> _TASK DESCRIPTION_
Repeat the records below exactly.

> _RECORDS_
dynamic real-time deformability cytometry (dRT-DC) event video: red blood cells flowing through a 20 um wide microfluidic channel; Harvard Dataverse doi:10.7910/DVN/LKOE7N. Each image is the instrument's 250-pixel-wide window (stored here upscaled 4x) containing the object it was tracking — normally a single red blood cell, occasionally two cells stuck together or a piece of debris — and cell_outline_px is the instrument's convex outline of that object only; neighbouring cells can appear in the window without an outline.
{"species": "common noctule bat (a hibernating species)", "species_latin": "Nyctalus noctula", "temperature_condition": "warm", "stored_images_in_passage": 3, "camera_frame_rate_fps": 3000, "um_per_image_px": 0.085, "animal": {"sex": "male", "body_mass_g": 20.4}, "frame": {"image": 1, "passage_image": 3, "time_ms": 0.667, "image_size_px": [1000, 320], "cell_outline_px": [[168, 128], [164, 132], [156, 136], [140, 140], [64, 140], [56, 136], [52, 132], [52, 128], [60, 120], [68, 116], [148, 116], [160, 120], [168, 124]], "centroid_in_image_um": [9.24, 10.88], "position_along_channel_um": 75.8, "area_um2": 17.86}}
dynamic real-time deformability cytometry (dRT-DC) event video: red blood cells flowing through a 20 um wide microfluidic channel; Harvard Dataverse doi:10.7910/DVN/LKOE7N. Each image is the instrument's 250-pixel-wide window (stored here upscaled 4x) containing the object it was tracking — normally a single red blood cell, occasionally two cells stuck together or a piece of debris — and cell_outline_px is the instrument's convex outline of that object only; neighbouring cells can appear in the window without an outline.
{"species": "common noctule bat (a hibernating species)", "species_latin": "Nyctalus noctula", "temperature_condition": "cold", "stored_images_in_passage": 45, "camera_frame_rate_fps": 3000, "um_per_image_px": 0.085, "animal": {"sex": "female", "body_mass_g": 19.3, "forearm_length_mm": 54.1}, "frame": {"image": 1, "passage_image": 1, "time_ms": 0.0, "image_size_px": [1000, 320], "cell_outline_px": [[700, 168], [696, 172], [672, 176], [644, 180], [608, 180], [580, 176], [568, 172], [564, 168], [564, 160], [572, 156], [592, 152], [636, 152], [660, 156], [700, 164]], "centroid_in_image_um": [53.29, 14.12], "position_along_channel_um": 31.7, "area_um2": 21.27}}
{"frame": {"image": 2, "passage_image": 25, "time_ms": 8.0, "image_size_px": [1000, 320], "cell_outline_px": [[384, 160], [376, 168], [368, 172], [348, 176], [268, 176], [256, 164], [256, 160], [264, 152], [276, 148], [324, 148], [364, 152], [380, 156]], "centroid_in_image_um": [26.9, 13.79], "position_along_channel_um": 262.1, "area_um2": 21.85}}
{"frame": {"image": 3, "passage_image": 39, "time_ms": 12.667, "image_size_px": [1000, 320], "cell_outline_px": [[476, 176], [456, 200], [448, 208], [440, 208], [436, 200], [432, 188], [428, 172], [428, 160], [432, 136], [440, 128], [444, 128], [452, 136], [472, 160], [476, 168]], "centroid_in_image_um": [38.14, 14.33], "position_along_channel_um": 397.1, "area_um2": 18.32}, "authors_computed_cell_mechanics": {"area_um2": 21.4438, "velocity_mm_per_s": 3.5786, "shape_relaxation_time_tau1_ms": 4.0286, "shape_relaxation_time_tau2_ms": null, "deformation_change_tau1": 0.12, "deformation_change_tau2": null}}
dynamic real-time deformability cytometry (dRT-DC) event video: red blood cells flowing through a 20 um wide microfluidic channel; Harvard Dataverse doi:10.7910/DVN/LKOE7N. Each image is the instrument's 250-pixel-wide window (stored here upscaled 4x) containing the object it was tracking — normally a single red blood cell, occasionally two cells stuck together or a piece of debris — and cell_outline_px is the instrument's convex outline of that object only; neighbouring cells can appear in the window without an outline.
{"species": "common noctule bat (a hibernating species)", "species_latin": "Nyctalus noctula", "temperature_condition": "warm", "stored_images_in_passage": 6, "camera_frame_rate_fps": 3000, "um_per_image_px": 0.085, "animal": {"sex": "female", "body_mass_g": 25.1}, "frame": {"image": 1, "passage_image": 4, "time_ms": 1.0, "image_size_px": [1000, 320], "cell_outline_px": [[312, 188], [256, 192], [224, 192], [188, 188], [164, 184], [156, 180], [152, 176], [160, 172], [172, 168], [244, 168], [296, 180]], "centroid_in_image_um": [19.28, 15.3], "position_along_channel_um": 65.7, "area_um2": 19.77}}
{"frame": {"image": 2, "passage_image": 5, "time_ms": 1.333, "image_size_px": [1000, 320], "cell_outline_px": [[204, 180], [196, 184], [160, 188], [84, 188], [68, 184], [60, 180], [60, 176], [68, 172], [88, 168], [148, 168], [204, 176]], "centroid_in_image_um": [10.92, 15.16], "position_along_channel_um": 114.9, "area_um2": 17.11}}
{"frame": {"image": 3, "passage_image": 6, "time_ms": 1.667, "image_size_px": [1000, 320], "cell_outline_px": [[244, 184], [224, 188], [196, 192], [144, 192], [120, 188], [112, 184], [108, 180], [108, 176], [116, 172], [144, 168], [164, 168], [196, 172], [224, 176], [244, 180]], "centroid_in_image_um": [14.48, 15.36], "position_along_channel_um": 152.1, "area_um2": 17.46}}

> _RESPONSE TO THE TASK_
dynamic real-time deformability cytometry (dRT-DC) event video: red blood cells flowing through a 20 um wide microfluidic channel; Harvard Dataverse doi:10.7910/DVN/LKOE7N. Each image is the instrument's 250-pixel-wide window (stored here upscaled 4x) containing the object it was tracking — normally a single red blood cell, occasionally two cells stuck together or a piece of debris — and cell_outline_px is the instrument's convex outline of that object only; neighbouring cells can appear in the window without an outline.
{"species": "common noctule bat (a hibernating species)", "species_latin": "Nyctalus noctula", "temperature_condition": "warm", "stored_images_in_passage": 3, "camera_frame_rate_fps": 3000, "um_per_image_px": 0.085, "animal": {"sex": "male", "body_mass_g": 20.4}, "frame": {"image": 1, "passage_image": 3, "time_ms": 0.667, "image_size_px": [1000, 320], "cell_outline_px": [[168, 128], [164, 132], [156, 136], [140, 140], [64, 140], [56, 136], [52, 132], [52, 128], [60, 120], [68, 116], [148, 116], [160, 120], [168, 124]], "centroid_in_image_um": [9.24, 10.88], "position_along_channel_um": 75.8, "area_um2": 17.86}}
dynamic real-time deformability cytometry (dRT-DC) event video: red blood cells flowing through a 20 um wide microfluidic channel; Harvard Dataverse doi:10.7910/DVN/LKOE7N. Each image is the instrument's 250-pixel-wide window (stored here upscaled 4x) containing the object it was tracking — normally a single red blood cell, occasionally two cells stuck together or a piece of debris — and cell_outline_px is the instrument's convex outline of that object only; neighbouring cells can appear in the window without an outline.
{"species": "common noctule bat (a hibernating species)", "species_latin": "Nyctalus noctula", "temperature_condition": "cold", "stored_images_in_passage": 45, "camera_frame_rate_fps": 3000, "um_per_image_px": 0.085, "animal": {"sex": "female", "body_mass_g": 19.3, "forearm_length_mm": 54.1}, "frame": {"image": 1, "passage_image": 1, "time_ms": 0.0, "image_size_px": [1000, 320], "cell_outline_px": [[700, 168], [696, 172], [672, 176], [644, 180], [608, 180], [580, 176], [568, 172], [564, 168], [564, 160], [572, 156], [592, 152], [636, 152], [660, 156], [700, 164]], "centroid_in_image_um": [53.29, 14.12], "position_along_channel_um": 31.7, "area_um2": 21.27}}
{"frame": {"image": 2, "passage_image": 25, "time_ms": 8.0, "image_size_px": [1000, 320], "cell_outline_px": [[384, 160], [376, 168], [368, 172], [348, 176], [268, 176], [256, 164], [256, 160], [264, 152], [276, 148], [324, 148], [364, 152], [380, 156]], "centroid_in_image_um": [26.9, 13.79], "position_along_channel_um": 262.1, "area_um2": 21.85}}
{"frame": {"image": 3, "passage_image": 39, "time_ms": 12.667, "image_size_px": [1000, 320], "cell_outline_px": [[476, 176], [456, 200], [448, 208], [440, 208], [436, 200], [432, 188], [428, 172], [428, 160], [432, 136], [440, 128], [444, 128], [452, 136], [472, 160], [476, 168]], "centroid_in_image_um": [38.14, 14.33], "position_along_channel_um": 397.1, "area_um2": 18.32}, "authors_computed_cell_mechanics": {"area_um2": 21.4438, "velocity_mm_per_s": 3.5786, "shape_relaxation_time_tau1_ms": 4.0286, "shape_relaxation_time_tau2_ms": null, "deformation_change_tau1": 0.12, "deformation_change_tau2": null}}
dynamic real-time deformability cytometry (dRT-DC) event video: red blood cells flowing through a 20 um wide microfluidic channel; Harvard Dataverse doi:10.7910/DVN/LKOE7N. Each image is the instrument's 250-pixel-wide window (stored here upscaled 4x) containing the object it was tracking — normally a single red blood cell, occasionally two cells stuck together or a piece of debris — and cell_outline_px is the instrument's convex outline of that object only; neighbouring cells can appear in the window without an outline.
{"species": "common noctule bat (a hibernating species)", "species_latin": "Nyctalus noctula", "temperature_condition": "warm", "stored_images_in_passage": 6, "camera_frame_rate_fps": 3000, "um_per_image_px": 0.085, "animal": {"sex": "female", "body_mass_g": 25.1}, "frame": {"image": 1, "passage_image": 4, "time_ms": 1.0, "image_size_px": [1000, 320], "cell_outline_px": [[312, 188], [256, 192], [224, 192], [188, 188], [164, 184], [156, 180], [152, 176], [160, 172], [172, 168], [244, 168], [296, 180]], "centroid_in_image_um": [19.28, 15.3], "position_along_channel_um": 65.7, "area_um2": 19.77}}
{"frame": {"image": 2, "passage_image": 5, "time_ms": 1.333, "image_size_px": [1000, 320], "cell_outline_px": [[204, 180], [196, 184], [160, 188], [84, 188], [68, 184], [60, 180], [60, 176], [68, 172], [88, 168], [148, 168], [204, 176]], "centroid_in_image_um": [10.92, 15.16], "position_along_channel_um": 114.9, "area_um2": 17.11}}
{"frame": {"image": 3, "passage_image": 6, "time_ms": 1.667, "image_size_px": [1000, 320], "cell_outline_px": [[244, 184], [224, 188], [196, 192], [144, 192], [120, 188], [112, 184], [108, 180], [108, 176], [116, 172], [144, 168], [164, 168], [196, 172], [224, 176], [244, 180]], "centroid_in_image_um": [14.48, 15.36], "position_along_channel_um": 152.1, "area_um2": 17.46}}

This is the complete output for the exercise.